The bank had offered loan to NICON through a letter dated June 21, 2006. But NICON’s chairman, Jimoh Ibrahim, was said to have on April 5, 2012, agreed to pay the debt, before the bank approached the court for an order compelling the company to pay its debt on January 24, 2014.

Ecobank’s lawyer, Kunle Ogunba (SAN), had asked the court to dismiss NICON’s preliminary objection to the suit which he instituted under Undefended List Procedure.

NICON’s counsel, Niyi Akintola (SAN), through his preliminary objection, contended that the court lacked jurisdiction to entertain the suit.

One of Akintola’s grounds of objection was that the claimant had filled the request agreement with respect to recourse to arbitration as stated in the offering agreement dated June 21, 2006.

Akintola also maintained that the court lacked jurisdiction because the subject matter of the suit did not fall within the exclusive jurisdiction of the court.

He argued that only the state High Court had jurisdiction over such matter.

But the court in its judgment, assumed jurisdiction over the matter, holding that the court had concurrent jurisdiction with the state High Court in banker customer relationship.

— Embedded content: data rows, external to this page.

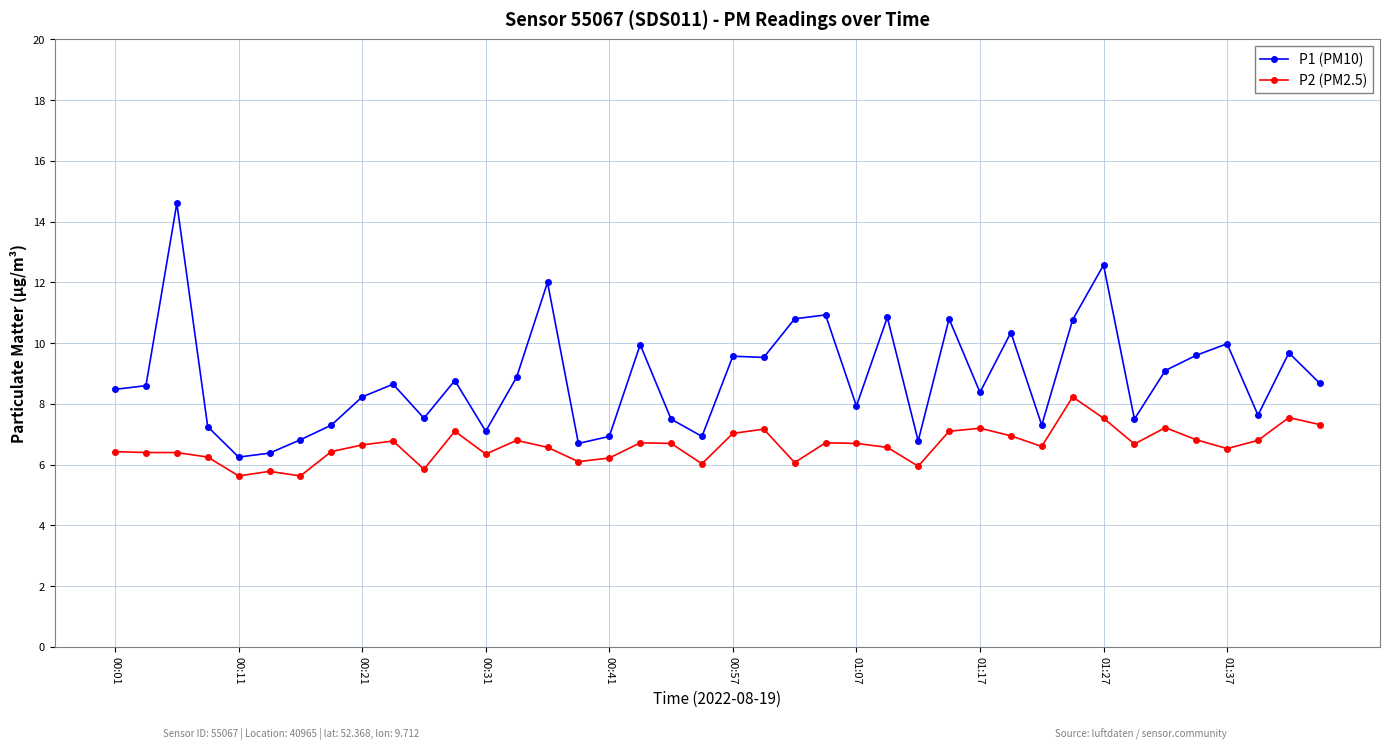

Which series has the largest range (max minus min)?

P1 (PM10)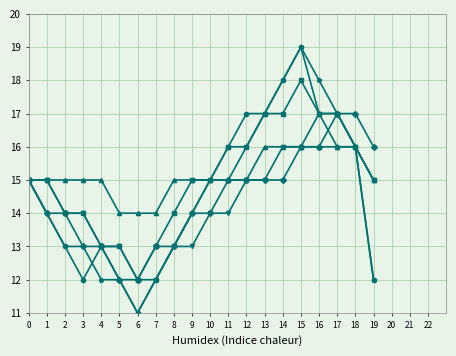

Which label corresponds to the largest value in the chart?

15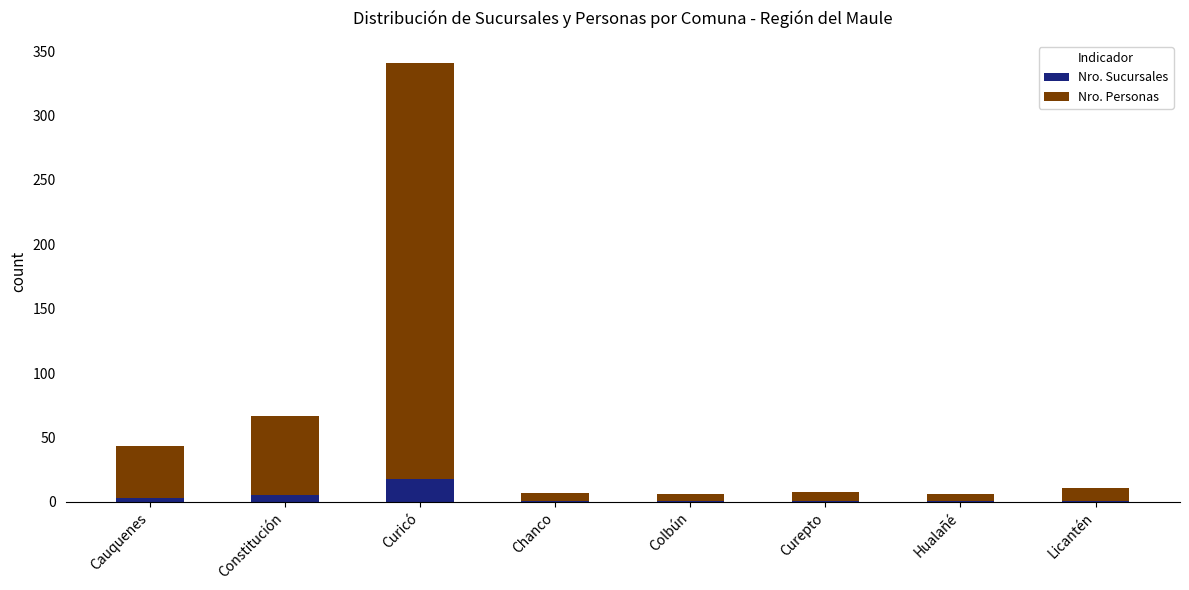

Which category has the highest value in the Nro. Sucursales series?

Curicó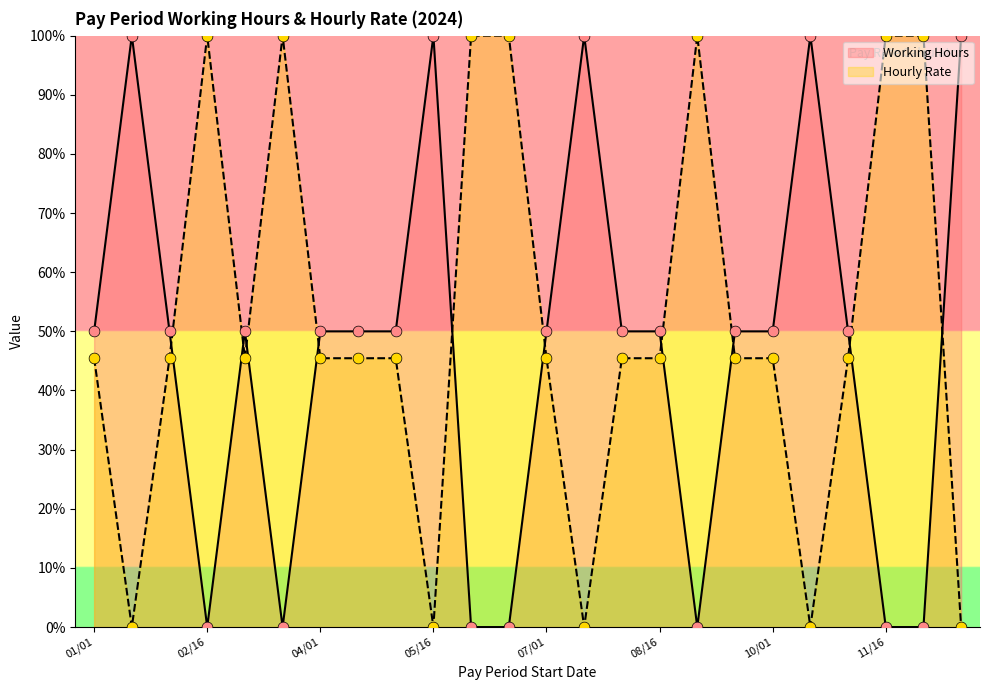

Which series contains the highest Y value?

Working Hours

Justice Aneke added, “Similarly, the said agreement of April 5, 2012 currently regulating the relationship between parties did not make any provision for the parties to submit to arbitration nor in any other way whatsoever incorporated the terms of the arbitration clause in the now abandoned offer letter of June 21, 2006.

“Therefore, the defendant’s learned senior counsel’s argument that parties must have course to arbitration in accordance with the provisions of Section 5 of the Arbitration and Conciliation Act, Cap. A/S, Laws of the Federation of Nigeria, 2004 and as such this court must decline jurisdiction until recourse is made to arbitration as contained in the parties’ agreement is in my humble view totally unfounded and baseless as rightly submitted by the learned senior counsel for the plaintiff/respondent.

“In the result, the defendant/applicant’s notice of preliminary objection is grossly unmeritorious and same is hereby accordingly dismissed in its entirety.”